Una hora después despierta enojado e irritable. Es como si largos conos de dolor le entrasen por los ojos y le llegaran hasta el fondo del cráneo. Tiene la piel como el papel, muy sensible al tacto.

Desnudo bajo el batín, recorre la vivienda de Anna Sergeyevna abriendo los cajones, mirando los armarios. Todo está en orden, primorosamente limpio y recogido.

En uno de los cajones, envuelto en un paño de pana, encuentra un retrato de Anna Sergeyevna. Es mucho más joven, y está al lado de un hombre; supone que es el impresor Kolenkin. Endomingado, con sus mejores prendas, Kolenkin parece adusto y demacrado, fatigado y viejo. ¿Qué clase de matrimonio vivió con él esa mujer aún joven, morena, guapa y vehemente? ¿Por qué está ese retrato guardado en un cajón? Al dejarlo en su sitio, ensucia adrede el cristal del retrato, dejando su huella dactilar sobre el rostro del muerto.

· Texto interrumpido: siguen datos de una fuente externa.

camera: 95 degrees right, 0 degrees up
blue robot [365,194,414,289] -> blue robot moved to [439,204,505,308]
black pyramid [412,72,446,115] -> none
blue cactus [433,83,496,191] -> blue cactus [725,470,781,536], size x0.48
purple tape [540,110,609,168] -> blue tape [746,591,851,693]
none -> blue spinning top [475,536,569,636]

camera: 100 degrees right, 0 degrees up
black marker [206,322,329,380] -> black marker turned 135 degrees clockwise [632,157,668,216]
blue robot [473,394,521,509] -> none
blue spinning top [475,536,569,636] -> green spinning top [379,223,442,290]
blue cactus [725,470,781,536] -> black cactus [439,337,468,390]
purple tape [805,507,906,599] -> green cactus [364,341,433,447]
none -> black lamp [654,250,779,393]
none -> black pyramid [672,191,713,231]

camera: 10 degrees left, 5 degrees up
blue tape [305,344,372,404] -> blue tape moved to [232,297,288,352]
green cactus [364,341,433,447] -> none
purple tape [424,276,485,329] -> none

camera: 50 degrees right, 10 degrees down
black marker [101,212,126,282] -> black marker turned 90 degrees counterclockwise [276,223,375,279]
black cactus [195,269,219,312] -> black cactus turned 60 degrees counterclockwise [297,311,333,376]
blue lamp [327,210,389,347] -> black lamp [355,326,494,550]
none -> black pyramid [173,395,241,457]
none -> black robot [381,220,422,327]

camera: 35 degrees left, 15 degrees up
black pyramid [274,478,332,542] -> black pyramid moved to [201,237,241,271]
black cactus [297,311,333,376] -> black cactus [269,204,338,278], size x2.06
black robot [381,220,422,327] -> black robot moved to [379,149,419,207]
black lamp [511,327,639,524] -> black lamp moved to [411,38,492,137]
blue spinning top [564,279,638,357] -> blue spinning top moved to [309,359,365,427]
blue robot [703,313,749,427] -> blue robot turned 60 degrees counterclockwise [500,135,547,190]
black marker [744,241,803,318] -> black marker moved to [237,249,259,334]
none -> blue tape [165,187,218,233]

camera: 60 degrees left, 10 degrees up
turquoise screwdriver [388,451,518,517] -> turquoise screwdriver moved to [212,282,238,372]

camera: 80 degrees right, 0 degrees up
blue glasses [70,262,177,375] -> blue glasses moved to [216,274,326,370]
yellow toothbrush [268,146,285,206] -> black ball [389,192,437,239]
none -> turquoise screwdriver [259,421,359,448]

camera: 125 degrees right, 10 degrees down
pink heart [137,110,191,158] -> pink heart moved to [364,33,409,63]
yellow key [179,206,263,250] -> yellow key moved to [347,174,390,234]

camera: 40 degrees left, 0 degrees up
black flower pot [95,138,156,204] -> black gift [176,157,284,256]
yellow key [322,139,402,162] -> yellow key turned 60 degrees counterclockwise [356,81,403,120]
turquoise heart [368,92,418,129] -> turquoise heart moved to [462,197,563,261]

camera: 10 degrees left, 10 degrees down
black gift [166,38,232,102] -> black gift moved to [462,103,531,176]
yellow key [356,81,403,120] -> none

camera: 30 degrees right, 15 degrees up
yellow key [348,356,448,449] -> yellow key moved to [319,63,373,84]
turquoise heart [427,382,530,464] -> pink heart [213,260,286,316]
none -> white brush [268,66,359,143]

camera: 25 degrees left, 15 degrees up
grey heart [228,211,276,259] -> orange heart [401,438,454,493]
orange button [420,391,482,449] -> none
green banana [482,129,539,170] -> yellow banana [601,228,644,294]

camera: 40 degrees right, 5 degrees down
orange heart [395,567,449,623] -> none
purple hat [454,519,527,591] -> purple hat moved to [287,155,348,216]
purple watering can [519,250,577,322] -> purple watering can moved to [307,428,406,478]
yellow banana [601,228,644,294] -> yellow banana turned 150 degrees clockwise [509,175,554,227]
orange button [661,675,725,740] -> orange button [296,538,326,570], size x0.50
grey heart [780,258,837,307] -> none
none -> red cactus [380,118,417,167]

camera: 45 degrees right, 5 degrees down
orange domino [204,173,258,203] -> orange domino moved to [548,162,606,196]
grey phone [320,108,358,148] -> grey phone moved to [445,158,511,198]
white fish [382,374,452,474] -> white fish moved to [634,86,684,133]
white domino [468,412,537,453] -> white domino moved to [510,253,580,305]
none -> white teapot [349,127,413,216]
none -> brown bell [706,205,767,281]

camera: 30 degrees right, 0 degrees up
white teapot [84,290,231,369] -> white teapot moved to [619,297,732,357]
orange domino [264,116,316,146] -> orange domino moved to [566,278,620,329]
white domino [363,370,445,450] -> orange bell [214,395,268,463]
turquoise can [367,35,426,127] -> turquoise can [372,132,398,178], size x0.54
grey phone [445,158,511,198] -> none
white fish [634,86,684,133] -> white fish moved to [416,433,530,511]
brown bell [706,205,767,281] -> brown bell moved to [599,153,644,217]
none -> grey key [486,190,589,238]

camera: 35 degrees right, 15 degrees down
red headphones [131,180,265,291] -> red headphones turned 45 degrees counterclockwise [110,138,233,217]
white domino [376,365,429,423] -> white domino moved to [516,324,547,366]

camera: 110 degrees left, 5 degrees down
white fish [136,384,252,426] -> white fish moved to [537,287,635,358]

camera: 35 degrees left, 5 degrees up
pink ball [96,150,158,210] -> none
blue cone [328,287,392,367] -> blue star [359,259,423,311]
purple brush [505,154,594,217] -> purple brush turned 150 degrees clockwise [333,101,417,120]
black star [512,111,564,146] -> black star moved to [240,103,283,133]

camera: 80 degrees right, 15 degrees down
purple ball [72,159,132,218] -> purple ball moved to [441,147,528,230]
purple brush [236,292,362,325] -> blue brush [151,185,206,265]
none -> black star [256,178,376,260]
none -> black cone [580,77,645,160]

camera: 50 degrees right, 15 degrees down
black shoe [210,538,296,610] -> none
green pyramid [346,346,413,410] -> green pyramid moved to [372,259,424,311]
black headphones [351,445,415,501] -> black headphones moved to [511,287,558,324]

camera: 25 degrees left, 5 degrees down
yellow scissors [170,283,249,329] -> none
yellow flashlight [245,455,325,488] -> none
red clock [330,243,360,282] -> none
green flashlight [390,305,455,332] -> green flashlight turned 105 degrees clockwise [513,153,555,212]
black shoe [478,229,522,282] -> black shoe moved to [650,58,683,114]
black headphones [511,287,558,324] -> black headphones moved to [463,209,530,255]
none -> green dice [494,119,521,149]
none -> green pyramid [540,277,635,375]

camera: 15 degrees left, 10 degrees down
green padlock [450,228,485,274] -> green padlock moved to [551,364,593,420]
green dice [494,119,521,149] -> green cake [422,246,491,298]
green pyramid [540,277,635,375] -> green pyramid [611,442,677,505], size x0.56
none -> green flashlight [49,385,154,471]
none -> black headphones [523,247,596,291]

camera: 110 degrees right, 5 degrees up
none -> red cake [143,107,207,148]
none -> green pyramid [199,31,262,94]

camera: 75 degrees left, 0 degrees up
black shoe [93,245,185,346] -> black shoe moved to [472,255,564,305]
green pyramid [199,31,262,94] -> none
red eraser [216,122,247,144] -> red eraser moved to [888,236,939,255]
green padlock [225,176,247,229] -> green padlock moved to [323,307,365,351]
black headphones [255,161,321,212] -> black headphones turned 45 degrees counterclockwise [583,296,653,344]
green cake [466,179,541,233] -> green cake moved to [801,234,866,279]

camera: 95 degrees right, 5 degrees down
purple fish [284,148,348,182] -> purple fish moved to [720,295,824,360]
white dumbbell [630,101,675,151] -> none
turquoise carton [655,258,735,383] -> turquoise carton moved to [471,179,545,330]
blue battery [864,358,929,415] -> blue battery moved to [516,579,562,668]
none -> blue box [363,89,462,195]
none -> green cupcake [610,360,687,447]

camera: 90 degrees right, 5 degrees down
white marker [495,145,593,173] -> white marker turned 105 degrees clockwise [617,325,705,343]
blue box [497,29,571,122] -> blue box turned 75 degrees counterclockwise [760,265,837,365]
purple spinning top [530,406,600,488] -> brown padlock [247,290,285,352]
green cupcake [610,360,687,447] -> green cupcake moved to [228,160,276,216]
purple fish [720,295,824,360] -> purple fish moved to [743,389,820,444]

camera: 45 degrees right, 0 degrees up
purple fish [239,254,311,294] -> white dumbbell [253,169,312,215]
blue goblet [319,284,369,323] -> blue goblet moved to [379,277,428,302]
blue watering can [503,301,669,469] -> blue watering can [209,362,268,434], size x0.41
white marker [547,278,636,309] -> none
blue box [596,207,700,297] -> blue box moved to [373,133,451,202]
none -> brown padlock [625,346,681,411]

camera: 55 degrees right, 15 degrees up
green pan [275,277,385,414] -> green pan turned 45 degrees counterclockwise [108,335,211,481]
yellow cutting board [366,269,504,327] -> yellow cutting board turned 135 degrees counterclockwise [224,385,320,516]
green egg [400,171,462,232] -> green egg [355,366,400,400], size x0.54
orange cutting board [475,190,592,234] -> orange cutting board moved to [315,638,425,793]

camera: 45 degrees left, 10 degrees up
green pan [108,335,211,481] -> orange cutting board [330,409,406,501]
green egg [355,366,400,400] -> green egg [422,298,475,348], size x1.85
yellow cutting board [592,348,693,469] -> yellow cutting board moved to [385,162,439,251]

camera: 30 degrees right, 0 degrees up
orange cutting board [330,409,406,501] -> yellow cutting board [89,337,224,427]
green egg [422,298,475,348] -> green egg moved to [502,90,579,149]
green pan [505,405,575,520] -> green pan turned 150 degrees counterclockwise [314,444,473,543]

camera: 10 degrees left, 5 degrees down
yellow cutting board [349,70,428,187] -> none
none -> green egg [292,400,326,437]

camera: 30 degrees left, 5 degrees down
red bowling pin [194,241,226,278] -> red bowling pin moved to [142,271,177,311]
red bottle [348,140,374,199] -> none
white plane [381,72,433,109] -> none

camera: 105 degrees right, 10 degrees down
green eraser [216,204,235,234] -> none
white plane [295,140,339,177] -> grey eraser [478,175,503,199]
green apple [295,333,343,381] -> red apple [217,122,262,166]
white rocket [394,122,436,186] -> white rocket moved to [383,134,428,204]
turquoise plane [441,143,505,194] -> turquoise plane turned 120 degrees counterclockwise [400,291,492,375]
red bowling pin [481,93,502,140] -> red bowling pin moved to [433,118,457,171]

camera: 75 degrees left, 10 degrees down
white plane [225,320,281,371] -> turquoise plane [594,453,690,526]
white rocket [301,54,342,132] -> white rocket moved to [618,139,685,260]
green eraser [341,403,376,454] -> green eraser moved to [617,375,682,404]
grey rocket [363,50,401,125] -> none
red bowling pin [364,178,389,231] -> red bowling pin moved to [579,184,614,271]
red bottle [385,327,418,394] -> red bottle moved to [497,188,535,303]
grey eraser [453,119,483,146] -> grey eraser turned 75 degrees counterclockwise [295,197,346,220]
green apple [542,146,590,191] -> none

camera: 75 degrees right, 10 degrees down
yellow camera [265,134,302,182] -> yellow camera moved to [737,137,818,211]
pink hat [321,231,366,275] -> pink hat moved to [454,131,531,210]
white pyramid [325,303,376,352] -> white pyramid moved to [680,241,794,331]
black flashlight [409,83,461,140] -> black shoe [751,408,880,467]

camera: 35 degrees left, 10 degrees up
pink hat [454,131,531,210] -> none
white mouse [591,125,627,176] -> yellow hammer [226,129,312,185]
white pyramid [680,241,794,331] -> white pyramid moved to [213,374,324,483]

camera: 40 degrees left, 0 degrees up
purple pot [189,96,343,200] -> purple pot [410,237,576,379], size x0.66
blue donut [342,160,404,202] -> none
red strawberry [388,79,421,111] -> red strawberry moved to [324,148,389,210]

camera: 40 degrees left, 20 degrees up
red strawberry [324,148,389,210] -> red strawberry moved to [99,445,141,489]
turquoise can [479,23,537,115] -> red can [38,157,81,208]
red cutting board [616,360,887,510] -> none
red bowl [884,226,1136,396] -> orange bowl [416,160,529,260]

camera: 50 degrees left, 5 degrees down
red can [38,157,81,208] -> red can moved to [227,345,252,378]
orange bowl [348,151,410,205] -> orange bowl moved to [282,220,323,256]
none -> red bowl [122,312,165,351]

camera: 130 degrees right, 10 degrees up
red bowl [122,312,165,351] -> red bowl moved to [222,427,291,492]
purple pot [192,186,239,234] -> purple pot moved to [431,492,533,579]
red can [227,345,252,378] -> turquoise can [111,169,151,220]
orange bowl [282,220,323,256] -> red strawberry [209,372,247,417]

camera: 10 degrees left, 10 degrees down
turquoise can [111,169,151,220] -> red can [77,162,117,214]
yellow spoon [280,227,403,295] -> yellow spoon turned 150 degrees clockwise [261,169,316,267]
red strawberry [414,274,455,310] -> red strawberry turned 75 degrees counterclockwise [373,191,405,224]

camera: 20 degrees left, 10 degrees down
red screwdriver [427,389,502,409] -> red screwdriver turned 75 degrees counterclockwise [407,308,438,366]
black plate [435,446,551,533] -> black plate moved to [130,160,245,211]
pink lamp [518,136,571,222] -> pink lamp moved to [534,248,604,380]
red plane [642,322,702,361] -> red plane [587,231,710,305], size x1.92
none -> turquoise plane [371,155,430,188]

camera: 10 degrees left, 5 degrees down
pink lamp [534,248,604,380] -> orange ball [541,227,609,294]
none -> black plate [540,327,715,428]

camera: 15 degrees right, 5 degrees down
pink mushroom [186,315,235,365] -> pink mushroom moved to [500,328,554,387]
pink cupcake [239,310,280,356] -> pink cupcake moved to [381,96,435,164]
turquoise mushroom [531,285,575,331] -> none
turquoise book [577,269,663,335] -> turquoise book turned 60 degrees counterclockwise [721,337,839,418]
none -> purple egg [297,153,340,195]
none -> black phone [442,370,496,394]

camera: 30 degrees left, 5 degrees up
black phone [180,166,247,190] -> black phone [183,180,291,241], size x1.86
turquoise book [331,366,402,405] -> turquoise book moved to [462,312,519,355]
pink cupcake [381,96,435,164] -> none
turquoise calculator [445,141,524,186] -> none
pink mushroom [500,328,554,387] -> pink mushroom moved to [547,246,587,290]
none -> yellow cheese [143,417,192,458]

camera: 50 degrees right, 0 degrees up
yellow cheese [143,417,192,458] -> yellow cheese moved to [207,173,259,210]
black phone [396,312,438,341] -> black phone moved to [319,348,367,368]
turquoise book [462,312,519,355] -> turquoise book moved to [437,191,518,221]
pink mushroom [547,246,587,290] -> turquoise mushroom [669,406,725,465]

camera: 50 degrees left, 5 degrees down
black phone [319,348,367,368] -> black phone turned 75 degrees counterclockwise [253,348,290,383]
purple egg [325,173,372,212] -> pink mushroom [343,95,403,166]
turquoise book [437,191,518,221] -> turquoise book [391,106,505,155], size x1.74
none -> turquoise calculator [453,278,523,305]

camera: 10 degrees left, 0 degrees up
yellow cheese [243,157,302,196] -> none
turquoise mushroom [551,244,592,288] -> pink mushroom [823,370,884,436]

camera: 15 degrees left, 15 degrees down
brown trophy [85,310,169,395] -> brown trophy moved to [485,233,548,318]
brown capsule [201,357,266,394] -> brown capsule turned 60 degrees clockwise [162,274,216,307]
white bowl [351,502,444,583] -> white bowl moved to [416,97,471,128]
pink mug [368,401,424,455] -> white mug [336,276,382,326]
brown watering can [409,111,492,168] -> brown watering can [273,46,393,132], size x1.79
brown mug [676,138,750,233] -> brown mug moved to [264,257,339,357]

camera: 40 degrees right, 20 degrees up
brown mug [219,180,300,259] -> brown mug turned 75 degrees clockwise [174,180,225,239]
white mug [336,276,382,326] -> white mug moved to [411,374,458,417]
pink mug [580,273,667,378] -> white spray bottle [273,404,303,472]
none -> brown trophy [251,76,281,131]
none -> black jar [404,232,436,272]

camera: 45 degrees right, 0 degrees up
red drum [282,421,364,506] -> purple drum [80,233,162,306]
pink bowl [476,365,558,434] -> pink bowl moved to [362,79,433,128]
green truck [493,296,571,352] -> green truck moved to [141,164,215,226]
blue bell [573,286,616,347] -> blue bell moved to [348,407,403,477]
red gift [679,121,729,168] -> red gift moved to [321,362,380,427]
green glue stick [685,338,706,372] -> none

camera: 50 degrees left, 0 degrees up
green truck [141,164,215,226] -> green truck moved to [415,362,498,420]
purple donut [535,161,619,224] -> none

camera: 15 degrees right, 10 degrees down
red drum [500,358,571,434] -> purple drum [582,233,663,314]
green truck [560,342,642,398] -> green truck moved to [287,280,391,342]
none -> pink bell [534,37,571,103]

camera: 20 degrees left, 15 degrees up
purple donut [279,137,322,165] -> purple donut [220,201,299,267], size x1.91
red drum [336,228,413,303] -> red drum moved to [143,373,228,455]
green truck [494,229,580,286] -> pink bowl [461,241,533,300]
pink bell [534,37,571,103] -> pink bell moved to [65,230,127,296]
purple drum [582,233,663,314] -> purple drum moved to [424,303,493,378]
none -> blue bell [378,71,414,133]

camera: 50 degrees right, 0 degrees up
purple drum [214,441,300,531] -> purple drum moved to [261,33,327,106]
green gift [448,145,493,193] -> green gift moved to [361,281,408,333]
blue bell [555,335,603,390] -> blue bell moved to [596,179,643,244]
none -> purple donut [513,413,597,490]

De niño, espiaba a las personas que visitaban su casa e invadía subrepticiamente su privacidad. Se trata de una debilidad que hasta ahora ha relacionado con su negativa a aceptar los límites de lo que está permitido saber, con la lectura de libros prohibidos, y por tanto con su vocación. Hoy, de todos modos, no se siente propenso a ser caritativo consigo mismo. Está subyugado por un espíritu de maldad insignificante, y de sobra lo sabe. Lo cierto es que rebuscar de este modo en las pertenencias de Anna Sergeyevna mientras ella está fuera le produce un voluptuoso estremecimiento de placer.

Cierra el último cajón y sigue dando vueltas sin descanso, sin saber qué hacer a continuación.

Abre la maleta de Pavel y se pone el traje blanco. Hasta hoy se lo ha puesto como gesto hacia el muchacho muerto, como gesto de desafío y de amor. Ahora, viéndose en el espejo, solamente encuentra una sórdida impostura, algo soterrado y obsceno, cuyo lugar propio queda más allá de las puertas cerradas con llave, más allá de las ventanas tapadas por las cortinas, donde hay hombres que se ponen pelucas y que desnudan sus traseros para ser azotados.

Pasa de mediodía y aún le duele la cabeza. Se tumba un rato, cubriéndose los ojos con un brazo, como si quisiera protegerse de un golpe. Todo le da vueltas; tiene la sensación de caer en una negrura infinita. Cuando vuelve en sí ha perdido de nuevo toda idea de quién es. Conoce la palabra yo, pero mientras la mira con terquedad se convierte en algo tan enigmático como una roca en medio del desierto.